=== Task details ===
Leave the images aside and copy out the whole listing, exact to the word.

▶

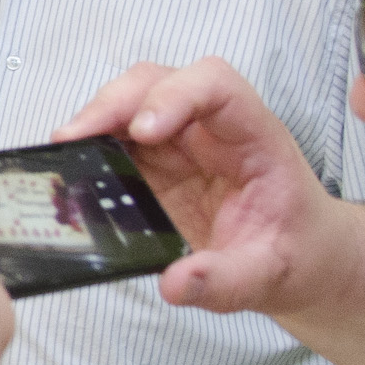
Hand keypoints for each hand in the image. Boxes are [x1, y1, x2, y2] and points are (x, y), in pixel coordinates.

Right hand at [52, 59, 349, 317]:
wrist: (299, 257)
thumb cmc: (295, 252)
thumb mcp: (271, 276)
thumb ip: (227, 281)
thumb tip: (175, 283)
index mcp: (254, 139)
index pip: (216, 86)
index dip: (176, 95)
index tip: (145, 131)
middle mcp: (213, 129)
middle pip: (159, 82)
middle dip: (115, 102)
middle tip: (76, 138)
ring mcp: (181, 143)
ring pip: (131, 102)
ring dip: (95, 119)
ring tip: (66, 151)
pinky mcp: (155, 163)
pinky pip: (117, 138)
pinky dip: (91, 145)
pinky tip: (74, 167)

◀

=== Result of this task ===
Hand keypoints for each hand in the image. Boxes are [x1, y1, x2, y2] and points are (x, y), in pixel coordinates.

Right hand at [52, 59, 349, 317]:
wrist: (299, 257)
thumb cmc: (295, 252)
thumb mcp: (271, 276)
thumb ip: (227, 281)
thumb tip: (175, 283)
index mcp: (254, 139)
index pip: (216, 86)
index dip: (176, 95)
index tip: (145, 131)
middle mcp: (213, 129)
middle pip: (159, 82)
middle dip: (115, 102)
middle tip: (76, 138)
ring mcp: (181, 143)
ring pip: (131, 102)
ring dip: (95, 119)
ring tip: (66, 151)
pinky mcp: (155, 163)
pinky pip: (117, 138)
pinky dip: (91, 145)
pinky tip: (74, 167)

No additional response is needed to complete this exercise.